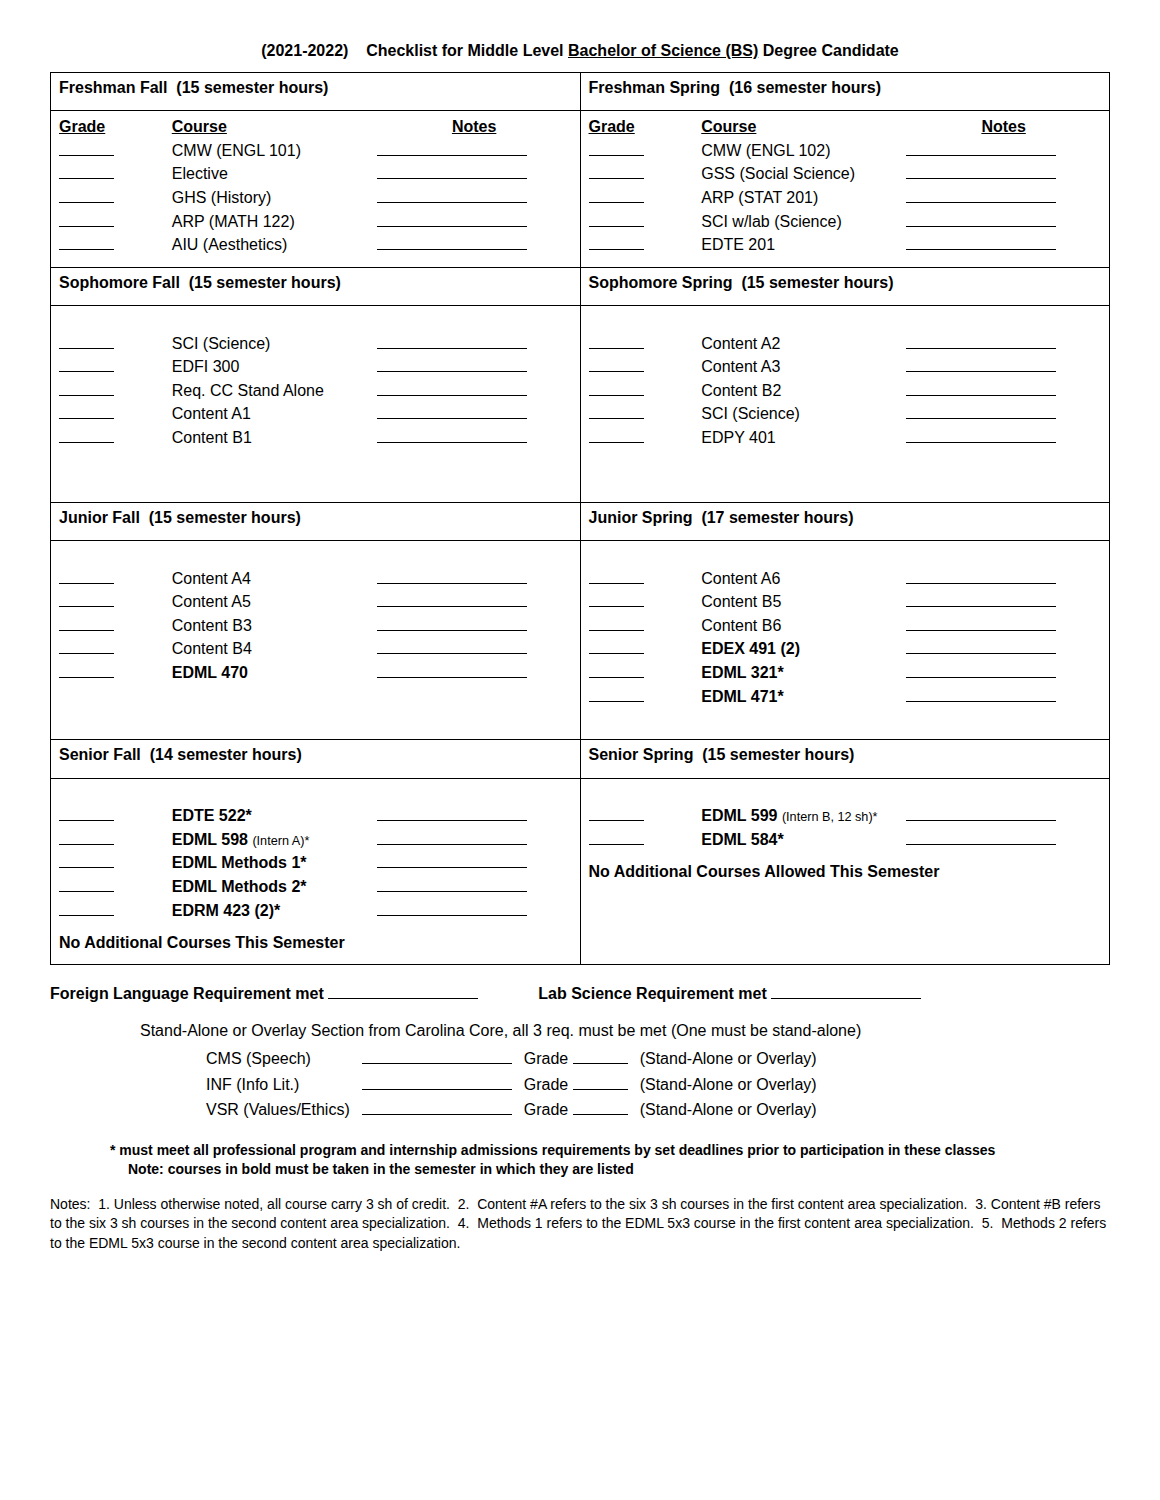(2021-2022) Checklist for Middle Level Bachelor of Science (BS) Degree Candidate
| Freshman Fall (15 semester hours) | Freshman Spring (16 semester hours) |
| / Grade / Course / Notes / / / CMW (ENGL 101) / / / / Elective / / / / GHS (History) / / / / ARP (MATH 122) / / / / AIU (Aesthetics) / / | / Grade / Course / Notes / / / CMW (ENGL 102) / / / / GSS (Social Science) / / / / ARP (STAT 201) / / / / SCI w/lab (Science) / / / / EDTE 201 / / |
| Sophomore Fall (15 semester hours) | Sophomore Spring (15 semester hours) |
| / / SCI (Science) / / / / EDFI 300 / / / / Req. CC Stand Alone / / / / Content A1 / / / / Content B1 / / | / / Content A2 / / / / Content A3 / / / / Content B2 / / / / SCI (Science) / / / / EDPY 401 / / |
| Junior Fall (15 semester hours) | Junior Spring (17 semester hours) |
| / / Content A4 / / / / Content A5 / / / / Content B3 / / / / Content B4 / / / / EDML 470 / / | / / Content A6 / / / / Content B5 / / / / Content B6 / / / / EDEX 491 (2) / / / / EDML 321* / / / / EDML 471* / / |
| Senior Fall (14 semester hours) | Senior Spring (15 semester hours) |
| / / EDTE 522* / / / / EDML 598 (Intern A)* / / / / EDML Methods 1* / / / / EDML Methods 2* / / / / EDRM 423 (2)* / / No Additional Courses This Semester | / / EDML 599 (Intern B, 12 sh)* / / / / EDML 584* / / No Additional Courses Allowed This Semester |
Foreign Language Requirement met Lab Science Requirement met
Stand-Alone or Overlay Section from Carolina Core, all 3 req. must be met (One must be stand-alone)
| CMS (Speech) | | Grade | (Stand-Alone or Overlay) |
| INF (Info Lit.) | | Grade | (Stand-Alone or Overlay) |
| VSR (Values/Ethics) | | Grade | (Stand-Alone or Overlay) |
* must meet all professional program and internship admissions requirements by set deadlines prior to participation in these classes Note: courses in bold must be taken in the semester in which they are listed
Notes: 1. Unless otherwise noted, all course carry 3 sh of credit. 2. Content #A refers to the six 3 sh courses in the first content area specialization. 3. Content #B refers to the six 3 sh courses in the second content area specialization. 4. Methods 1 refers to the EDML 5x3 course in the first content area specialization. 5. Methods 2 refers to the EDML 5x3 course in the second content area specialization.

┄┄┄┄┄┄

### Exercise aim:
Find out how many lines above hold "must". Write only the number.

### The answer:
2